The sample size, n =  .

b) A random sample of 203 FL residents has a sample mean of time spent living in FL as 75 months.

Construct a 94% confidence interval for the true mean time residing in the city.

Confidence Interval is: (  ,  ).

Using the same data as above, test the claim that the mean length of FL residency is less than 90 months at the 1% significance level.

Which of the following are the correct null and alternative hypotheses for the question above?

Group of answer choices

Answer 1

a)
The following information is provided,
Significance Level, α = 0.06, Margin or Error, E = 2, σ = 11.95

The critical value for significance level, α = 0.06 is 1.88.
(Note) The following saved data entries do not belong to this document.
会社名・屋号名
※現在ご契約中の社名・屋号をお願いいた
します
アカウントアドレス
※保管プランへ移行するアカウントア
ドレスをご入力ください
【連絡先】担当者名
The following formula is used to compute the minimum sample size required to estimate the population mean μ within the required margin of error:
n >= (zc *σ/E)^2
n = (1.88 * 11.95/2)^2
n = 126.18

Sample size = 126

b)
sample mean, xbar = 75
sample standard deviation, σ = 11.95
sample size, n = 203

Given CI level is 94%, hence α = 1 - 0.94 = 0.06
α/2 = 0.06/2 = 0.03, Zc = Z(α/2) = 1.88

CI = (xbar - Zc * s/sqrt(n) , xbar + Zc * s/sqrt(n))
CI = (75 - 1.88 * 11.95/sqrt(203) , 75 + 1.88 * 11.95/sqrt(203))
CI = (73.42 , 76.58)

c)
Below are the null and alternative Hypothesis,
Null Hypothesis, H0: μ = 90
Alternative Hypothesis, Ha: μ < 90

Test statistic,
z = (xbar - mu)/(sigma/sqrt(n))
z = (75 - 90)/(11.95/sqrt(203))
z = -17.88

P-value Approach
P-value = 0
As P-value < 0.01, reject the null hypothesis.